J’entre dans une boutique pour me faire couper les cheveux. Au moment d’allumer la tondeuse, le coiffeur réalise que l’électricité vient de couper dans le bâtiment. Attente. Il me demande de choisir sur l’internet de son téléphone, une photo d’hommes dont j’aime la coupe pour lui servir de modèle. Je trouve une excuse pour sortir.

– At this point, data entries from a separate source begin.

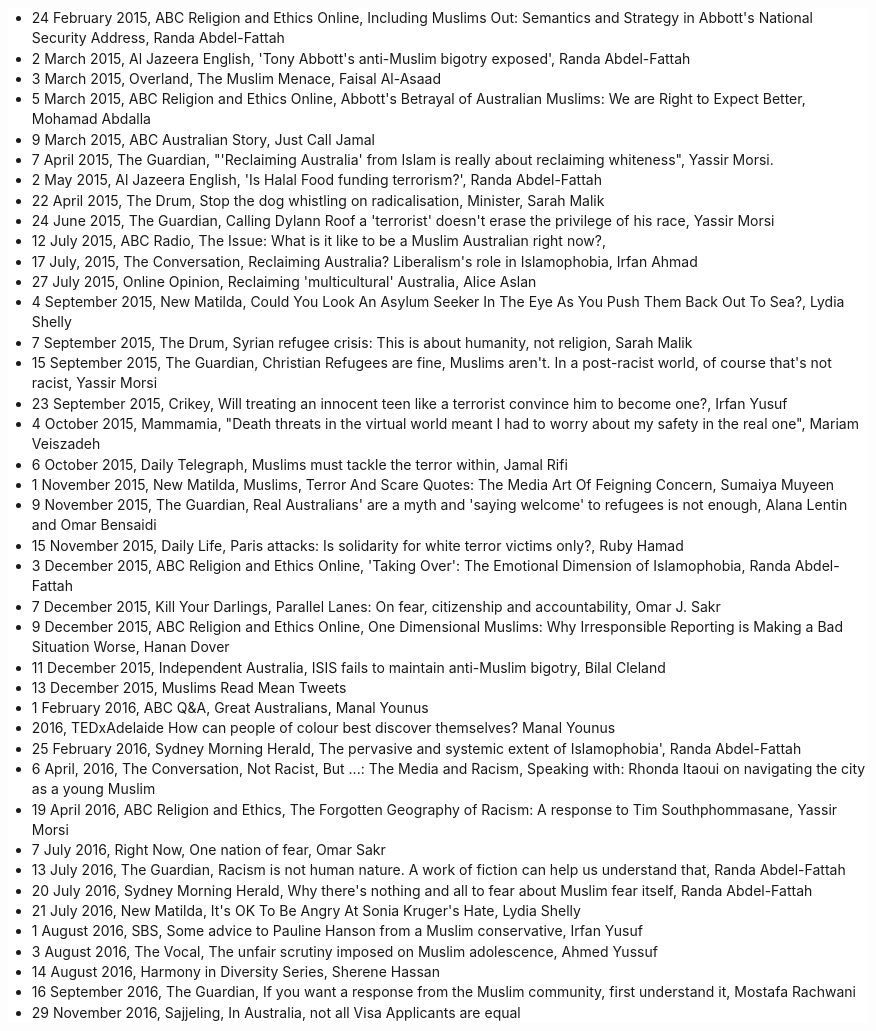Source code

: -   24 February 2015, ABC Religion and Ethics Online, Including Muslims Out: Semantics and Strategy in Abbott's National Security Address, Randa Abdel-Fattah
-   2 March 2015, Al Jazeera English, 'Tony Abbott's anti-Muslim bigotry exposed', Randa Abdel-Fattah
-   3 March 2015, Overland, The Muslim Menace, Faisal Al-Asaad
-   5 March 2015, ABC Religion and Ethics Online, Abbott's Betrayal of Australian Muslims: We are Right to Expect Better, Mohamad Abdalla
-   9 March 2015, ABC Australian Story, Just Call Jamal
-   7 April 2015, The Guardian, "'Reclaiming Australia' from Islam is really about reclaiming whiteness",  Yassir Morsi.
-   2 May 2015, Al Jazeera English, 'Is Halal Food funding terrorism?', Randa Abdel-Fattah
-   22 April 2015, The Drum, Stop the dog whistling on radicalisation, Minister, Sarah Malik
-   24 June 2015, The Guardian, Calling Dylann Roof a 'terrorist' doesn't erase the privilege of his race, Yassir Morsi
-   12 July 2015, ABC Radio, The Issue: What is it like to be a Muslim Australian right now?,
-   17 July, 2015, The Conversation, Reclaiming Australia? Liberalism's role in Islamophobia, Irfan Ahmad
-   27 July 2015, Online Opinion, Reclaiming 'multicultural' Australia, Alice Aslan
-   4 September 2015, New Matilda, Could You Look An Asylum Seeker In The Eye As You Push Them Back Out To Sea?, Lydia Shelly
-   7 September 2015, The Drum, Syrian refugee crisis: This is about humanity, not religion, Sarah Malik
-   15 September 2015, The Guardian, Christian Refugees are fine, Muslims aren't. In a post-racist world, of course that's not racist, Yassir Morsi
-   23 September 2015, Crikey, Will treating an innocent teen like a terrorist convince him to become one?, Irfan Yusuf
-   4 October 2015, Mammamia, "Death threats in the virtual world meant I had to worry about my safety in the real one", Mariam Veiszadeh
-   6 October 2015, Daily Telegraph, Muslims must tackle the terror within, Jamal Rifi
-   1 November 2015, New Matilda, Muslims, Terror And Scare Quotes: The Media Art Of Feigning Concern, Sumaiya Muyeen
-   9 November 2015, The Guardian, Real Australians' are a myth and 'saying welcome' to refugees is not enough, Alana Lentin and Omar Bensaidi
-   15 November 2015, Daily Life, Paris attacks: Is solidarity for white terror victims only?, Ruby Hamad
-   3 December 2015, ABC Religion and Ethics Online, 'Taking Over': The Emotional Dimension of Islamophobia, Randa Abdel-Fattah
-   7 December 2015, Kill Your Darlings, Parallel Lanes: On fear, citizenship and accountability, Omar J. Sakr
-   9 December 2015, ABC Religion and Ethics Online, One Dimensional Muslims: Why Irresponsible Reporting is Making a Bad Situation Worse, Hanan Dover
-   11 December 2015, Independent Australia, ISIS fails to maintain anti-Muslim bigotry, Bilal Cleland
-   13 December 2015, Muslims Read Mean Tweets
-   1 February 2016, ABC Q&A, Great Australians, Manal Younus
-   2016, TEDxAdelaide How can people of colour best discover themselves? Manal Younus
-   25 February 2016, Sydney Morning Herald, The pervasive and systemic extent of Islamophobia', Randa Abdel-Fattah
-   6 April, 2016, The Conversation, Not Racist, But ...: The Media and Racism, Speaking with: Rhonda Itaoui on navigating the city as a young Muslim
-   19 April 2016, ABC Religion and Ethics, The Forgotten Geography of Racism: A response to Tim Southphommasane, Yassir Morsi
-   7 July 2016, Right Now, One nation of fear, Omar Sakr
-   13 July 2016, The Guardian, Racism is not human nature. A work of fiction can help us understand that, Randa Abdel-Fattah
-   20 July 2016, Sydney Morning Herald, Why there's nothing and all to fear about Muslim fear itself, Randa Abdel-Fattah
-   21 July 2016, New Matilda, It's OK To Be Angry At Sonia Kruger's Hate, Lydia Shelly
-   1 August 2016, SBS, Some advice to Pauline Hanson from a Muslim conservative, Irfan Yusuf
-   3 August 2016, The Vocal, The unfair scrutiny imposed on Muslim adolescence, Ahmed Yussuf
-   14 August 2016, Harmony in Diversity Series, Sherene Hassan
-   16 September 2016, The Guardian, If you want a response from the Muslim community, first understand it, Mostafa Rachwani
-   29 November 2016, Sajjeling, In Australia, not all Visa Applicants are equal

Aujourd’hui, j’éprouve une fatigue intense. J’ai le corps à plat. Incapable de faire un geste. Ce matin, j’ai vomi une matière noire dans les toilettes. Je me suis vidé, littéralement. Hotel. Lit. Je m’imagine en Californie, dans une foret de Séquoia. Dans un lac. Dans le lobby de l’hôtel je discute avec un pakistanais vendeur de miel. Homme opulent, avec de grosses liasses de billets dans les poches. Football à la télévision. Émotion dans la gorge. Jus de carotte. Eau. Sel. Je travaille à me refaire un nouvelle flore, un nouvel intestin. Parfois, je me demande si j’ai encore envie de voyager. Peut-être que je suis au seuil d’une nouvelle étape. Envie de faire le ménage. Besoin de créer autre chose. D’aimer à l’intérieur de mes bases. Le premier jour de mon arrivée à Wadi Halfa, j’ai rencontré un jeune qui m’a dit don’t think too much and everything will be fine, à propos du Soudan et je pense qu’il avait raison.

Je regarde internet. Mauvaise nouvelle. Un de mes anciens élèves vient de mourir. Je ne sais pas quoi dire. Je pleure comme un idiot dans mon jus de carotte.